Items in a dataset
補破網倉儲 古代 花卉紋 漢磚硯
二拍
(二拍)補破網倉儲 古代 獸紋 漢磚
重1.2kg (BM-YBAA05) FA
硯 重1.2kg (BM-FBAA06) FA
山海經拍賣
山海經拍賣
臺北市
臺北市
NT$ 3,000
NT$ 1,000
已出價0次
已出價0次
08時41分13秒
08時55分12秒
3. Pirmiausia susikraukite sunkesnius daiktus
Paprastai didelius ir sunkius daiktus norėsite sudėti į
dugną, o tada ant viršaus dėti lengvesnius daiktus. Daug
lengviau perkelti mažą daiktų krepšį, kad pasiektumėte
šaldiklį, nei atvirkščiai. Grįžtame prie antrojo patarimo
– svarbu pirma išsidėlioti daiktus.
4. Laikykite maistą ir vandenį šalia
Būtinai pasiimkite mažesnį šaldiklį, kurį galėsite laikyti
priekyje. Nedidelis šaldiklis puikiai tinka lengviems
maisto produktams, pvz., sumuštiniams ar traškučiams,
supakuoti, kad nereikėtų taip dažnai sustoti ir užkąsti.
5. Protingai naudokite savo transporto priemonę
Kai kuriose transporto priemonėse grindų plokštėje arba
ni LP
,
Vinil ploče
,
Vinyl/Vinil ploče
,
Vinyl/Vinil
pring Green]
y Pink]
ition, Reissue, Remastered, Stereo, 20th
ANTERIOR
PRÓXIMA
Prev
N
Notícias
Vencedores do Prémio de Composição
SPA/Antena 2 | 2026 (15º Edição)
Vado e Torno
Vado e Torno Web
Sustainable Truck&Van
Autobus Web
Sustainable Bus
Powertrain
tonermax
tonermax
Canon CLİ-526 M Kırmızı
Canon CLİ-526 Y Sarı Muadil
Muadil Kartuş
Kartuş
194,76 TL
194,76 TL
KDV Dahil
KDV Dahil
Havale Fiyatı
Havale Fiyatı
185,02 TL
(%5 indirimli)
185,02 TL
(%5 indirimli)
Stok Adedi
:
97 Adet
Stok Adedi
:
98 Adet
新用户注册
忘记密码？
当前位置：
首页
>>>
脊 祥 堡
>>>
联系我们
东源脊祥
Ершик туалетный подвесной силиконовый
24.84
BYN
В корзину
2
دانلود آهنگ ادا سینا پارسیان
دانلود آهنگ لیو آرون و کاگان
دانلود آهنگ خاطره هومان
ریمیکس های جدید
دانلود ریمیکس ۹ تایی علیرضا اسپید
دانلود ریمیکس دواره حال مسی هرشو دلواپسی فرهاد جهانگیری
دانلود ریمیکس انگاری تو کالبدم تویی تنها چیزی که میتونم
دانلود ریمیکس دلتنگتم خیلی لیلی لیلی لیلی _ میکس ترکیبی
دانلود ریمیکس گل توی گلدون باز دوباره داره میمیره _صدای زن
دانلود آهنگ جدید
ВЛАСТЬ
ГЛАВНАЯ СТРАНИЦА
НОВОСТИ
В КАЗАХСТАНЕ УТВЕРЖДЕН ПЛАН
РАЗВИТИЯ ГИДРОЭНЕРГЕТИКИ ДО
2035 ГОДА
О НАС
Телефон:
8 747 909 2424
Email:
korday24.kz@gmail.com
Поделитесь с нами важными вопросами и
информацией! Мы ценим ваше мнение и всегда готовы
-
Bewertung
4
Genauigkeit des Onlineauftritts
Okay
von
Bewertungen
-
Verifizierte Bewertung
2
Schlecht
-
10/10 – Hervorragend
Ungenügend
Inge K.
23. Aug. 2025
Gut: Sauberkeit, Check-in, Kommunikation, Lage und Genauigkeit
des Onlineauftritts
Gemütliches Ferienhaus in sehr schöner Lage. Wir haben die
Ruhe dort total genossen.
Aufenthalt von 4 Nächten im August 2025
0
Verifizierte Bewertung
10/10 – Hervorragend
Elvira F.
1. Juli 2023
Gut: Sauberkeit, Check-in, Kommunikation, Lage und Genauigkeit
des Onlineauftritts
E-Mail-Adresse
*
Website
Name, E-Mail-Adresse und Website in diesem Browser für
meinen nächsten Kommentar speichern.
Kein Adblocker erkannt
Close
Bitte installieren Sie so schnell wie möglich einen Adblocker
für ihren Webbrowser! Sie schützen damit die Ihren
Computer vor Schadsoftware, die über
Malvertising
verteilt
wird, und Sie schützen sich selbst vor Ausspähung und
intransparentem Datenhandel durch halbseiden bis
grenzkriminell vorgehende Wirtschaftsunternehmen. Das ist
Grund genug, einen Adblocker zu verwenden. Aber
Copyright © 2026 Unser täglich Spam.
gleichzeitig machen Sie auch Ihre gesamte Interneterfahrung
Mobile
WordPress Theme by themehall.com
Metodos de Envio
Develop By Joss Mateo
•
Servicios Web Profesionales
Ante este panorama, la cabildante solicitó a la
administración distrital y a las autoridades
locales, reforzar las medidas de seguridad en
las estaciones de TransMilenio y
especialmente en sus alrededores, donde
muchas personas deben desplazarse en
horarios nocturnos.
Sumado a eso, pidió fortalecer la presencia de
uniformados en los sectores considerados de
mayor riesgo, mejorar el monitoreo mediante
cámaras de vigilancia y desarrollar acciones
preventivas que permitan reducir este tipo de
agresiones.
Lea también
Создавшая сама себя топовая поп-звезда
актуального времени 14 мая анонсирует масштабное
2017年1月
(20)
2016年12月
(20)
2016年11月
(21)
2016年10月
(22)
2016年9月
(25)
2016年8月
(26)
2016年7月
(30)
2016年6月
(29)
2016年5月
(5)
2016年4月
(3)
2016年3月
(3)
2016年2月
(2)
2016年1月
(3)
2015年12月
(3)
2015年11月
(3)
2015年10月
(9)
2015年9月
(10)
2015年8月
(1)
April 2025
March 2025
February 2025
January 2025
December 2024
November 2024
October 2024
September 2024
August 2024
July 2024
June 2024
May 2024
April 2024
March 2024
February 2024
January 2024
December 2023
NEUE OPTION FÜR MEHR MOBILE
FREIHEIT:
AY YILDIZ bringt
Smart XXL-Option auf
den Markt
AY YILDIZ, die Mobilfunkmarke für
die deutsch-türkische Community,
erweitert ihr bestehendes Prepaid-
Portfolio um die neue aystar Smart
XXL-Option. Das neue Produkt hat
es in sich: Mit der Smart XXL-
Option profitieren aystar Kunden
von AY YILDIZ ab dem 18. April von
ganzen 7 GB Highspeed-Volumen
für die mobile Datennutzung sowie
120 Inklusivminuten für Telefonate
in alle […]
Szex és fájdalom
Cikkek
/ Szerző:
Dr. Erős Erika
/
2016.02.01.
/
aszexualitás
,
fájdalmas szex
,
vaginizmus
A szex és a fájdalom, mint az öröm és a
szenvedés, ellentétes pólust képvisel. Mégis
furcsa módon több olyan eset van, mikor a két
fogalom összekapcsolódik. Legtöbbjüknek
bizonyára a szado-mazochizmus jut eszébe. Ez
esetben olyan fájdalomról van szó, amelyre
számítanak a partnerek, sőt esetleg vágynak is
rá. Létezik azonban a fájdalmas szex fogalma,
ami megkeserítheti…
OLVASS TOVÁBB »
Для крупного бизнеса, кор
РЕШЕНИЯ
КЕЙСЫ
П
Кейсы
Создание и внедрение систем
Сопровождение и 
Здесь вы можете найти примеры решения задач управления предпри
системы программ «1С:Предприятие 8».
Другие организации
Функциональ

• [TASK DETAILS]
Repeat every line of the material above, character for character, from the first line to the last.

• [REPLY]
補破網倉儲 古代 花卉紋 漢磚硯
二拍
(二拍)補破網倉儲 古代 獸紋 漢磚
重1.2kg (BM-YBAA05) FA
硯 重1.2kg (BM-FBAA06) FA
山海經拍賣
山海經拍賣
臺北市
臺北市
NT$ 3,000
NT$ 1,000
已出價0次
已出價0次
08時41分13秒
08時55分12秒
3. Pirmiausia susikraukite sunkesnius daiktus
Paprastai didelius ir sunkius daiktus norėsite sudėti į
dugną, o tada ant viršaus dėti lengvesnius daiktus. Daug
lengviau perkelti mažą daiktų krepšį, kad pasiektumėte
šaldiklį, nei atvirkščiai. Grįžtame prie antrojo patarimo
– svarbu pirma išsidėlioti daiktus.
4. Laikykite maistą ir vandenį šalia
Būtinai pasiimkite mažesnį šaldiklį, kurį galėsite laikyti
priekyje. Nedidelis šaldiklis puikiai tinka lengviems
maisto produktams, pvz., sumuštiniams ar traškučiams,
supakuoti, kad nereikėtų taip dažnai sustoti ir užkąsti.
5. Protingai naudokite savo transporto priemonę
Kai kuriose transporto priemonėse grindų plokštėje arba
ni LP
,
Vinil ploče
,
Vinyl/Vinil ploče
,
Vinyl/Vinil
pring Green]
y Pink]
ition, Reissue, Remastered, Stereo, 20th
ANTERIOR
PRÓXIMA
Prev
N
Notícias
Vencedores do Prémio de Composição
SPA/Antena 2 | 2026 (15º Edição)
Vado e Torno
Vado e Torno Web
Sustainable Truck&Van
Autobus Web
Sustainable Bus
Powertrain
tonermax
tonermax
Canon CLİ-526 M Kırmızı
Canon CLİ-526 Y Sarı Muadil
Muadil Kartuş
Kartuş
194,76 TL
194,76 TL
KDV Dahil
KDV Dahil
Havale Fiyatı
Havale Fiyatı
185,02 TL
(%5 indirimli)
185,02 TL
(%5 indirimli)
Stok Adedi
:
97 Adet
Stok Adedi
:
98 Adet
新用户注册
忘记密码？
当前位置：
首页
>>>
脊 祥 堡
>>>
联系我们
东源脊祥
Ершик туалетный подвесной силиконовый
24.84
BYN
В корзину
2
دانلود آهنگ ادا سینا پارسیان
دانلود آهنگ لیو آرون و کاگان
دانلود آهنگ خاطره هومان
ریمیکس های جدید
دانلود ریمیکس ۹ تایی علیرضا اسپید
دانلود ریمیکس دواره حال مسی هرشو دلواپسی فرهاد جهانگیری
دانلود ریمیکس انگاری تو کالبدم تویی تنها چیزی که میتونم
دانلود ریمیکس دلتنگتم خیلی لیلی لیلی لیلی _ میکس ترکیبی
دانلود ریمیکس گل توی گلدون باز دوباره داره میمیره _صدای زن
دانلود آهنگ جدید
ВЛАСТЬ
ГЛАВНАЯ СТРАНИЦА
НОВОСТИ
В КАЗАХСТАНЕ УТВЕРЖДЕН ПЛАН
РАЗВИТИЯ ГИДРОЭНЕРГЕТИКИ ДО
2035 ГОДА
О НАС
Телефон:
8 747 909 2424
Email:
korday24.kz@gmail.com
Поделитесь с нами важными вопросами и
информацией! Мы ценим ваше мнение и всегда готовы
-
Bewertung
4
Genauigkeit des Onlineauftritts
Okay
von
Bewertungen
-
Verifizierte Bewertung
2
Schlecht
-
10/10 – Hervorragend
Ungenügend
Inge K.
23. Aug. 2025
Gut: Sauberkeit, Check-in, Kommunikation, Lage und Genauigkeit
des Onlineauftritts
Gemütliches Ferienhaus in sehr schöner Lage. Wir haben die
Ruhe dort total genossen.
Aufenthalt von 4 Nächten im August 2025
0
Verifizierte Bewertung
10/10 – Hervorragend
Elvira F.
1. Juli 2023
Gut: Sauberkeit, Check-in, Kommunikation, Lage und Genauigkeit
des Onlineauftritts
E-Mail-Adresse
*
Website
Name, E-Mail-Adresse und Website in diesem Browser für
meinen nächsten Kommentar speichern.
Kein Adblocker erkannt
Close
Bitte installieren Sie so schnell wie möglich einen Adblocker
für ihren Webbrowser! Sie schützen damit die Ihren
Computer vor Schadsoftware, die über
Malvertising
verteilt
wird, und Sie schützen sich selbst vor Ausspähung und
intransparentem Datenhandel durch halbseiden bis
grenzkriminell vorgehende Wirtschaftsunternehmen. Das ist
Grund genug, einen Adblocker zu verwenden. Aber
Copyright © 2026 Unser täglich Spam.
gleichzeitig machen Sie auch Ihre gesamte Interneterfahrung
Mobile
WordPress Theme by themehall.com
Metodos de Envio
Develop By Joss Mateo
•
Servicios Web Profesionales
Ante este panorama, la cabildante solicitó a la
administración distrital y a las autoridades
locales, reforzar las medidas de seguridad en
las estaciones de TransMilenio y
especialmente en sus alrededores, donde
muchas personas deben desplazarse en
horarios nocturnos.
Sumado a eso, pidió fortalecer la presencia de
uniformados en los sectores considerados de
mayor riesgo, mejorar el monitoreo mediante
cámaras de vigilancia y desarrollar acciones
preventivas que permitan reducir este tipo de
agresiones.
Lea también
Создавшая сама себя топовая поп-звезда
актуального времени 14 мая анонсирует масштабное
2017年1月
(20)
2016年12月
(20)
2016年11月
(21)
2016年10月
(22)
2016年9月
(25)
2016年8月
(26)
2016年7月
(30)
2016年6月
(29)
2016年5月
(5)
2016年4月
(3)
2016年3月
(3)
2016年2月
(2)
2016年1月
(3)
2015年12月
(3)
2015年11月
(3)
2015年10月
(9)
2015年9月
(10)
2015年8月
(1)
April 2025
March 2025
February 2025
January 2025
December 2024
November 2024
October 2024
September 2024
August 2024
July 2024
June 2024
May 2024
April 2024
March 2024
February 2024
January 2024
December 2023
NEUE OPTION FÜR MEHR MOBILE
FREIHEIT:
AY YILDIZ bringt
Smart XXL-Option auf
den Markt
AY YILDIZ, die Mobilfunkmarke für
die deutsch-türkische Community,
erweitert ihr bestehendes Prepaid-
Portfolio um die neue aystar Smart
XXL-Option. Das neue Produkt hat
es in sich: Mit der Smart XXL-
Option profitieren aystar Kunden
von AY YILDIZ ab dem 18. April von
ganzen 7 GB Highspeed-Volumen
für die mobile Datennutzung sowie
120 Inklusivminuten für Telefonate
in alle […]
Szex és fájdalom
Cikkek
/ Szerző:
Dr. Erős Erika
/
2016.02.01.
/
aszexualitás
,
fájdalmas szex
,
vaginizmus
A szex és a fájdalom, mint az öröm és a
szenvedés, ellentétes pólust képvisel. Mégis
furcsa módon több olyan eset van, mikor a két
fogalom összekapcsolódik. Legtöbbjüknek
bizonyára a szado-mazochizmus jut eszébe. Ez
esetben olyan fájdalomról van szó, amelyre
számítanak a partnerek, sőt esetleg vágynak is
rá. Létezik azonban a fájdalmas szex fogalma,
ami megkeserítheti…
OLVASS TOVÁBB »
Для крупного бизнеса, кор
РЕШЕНИЯ
КЕЙСЫ
П
Кейсы
Создание и внедрение систем
Сопровождение и 
Здесь вы можете найти примеры решения задач управления предпри
системы программ «1С:Предприятие 8».
Другие организации
Функциональ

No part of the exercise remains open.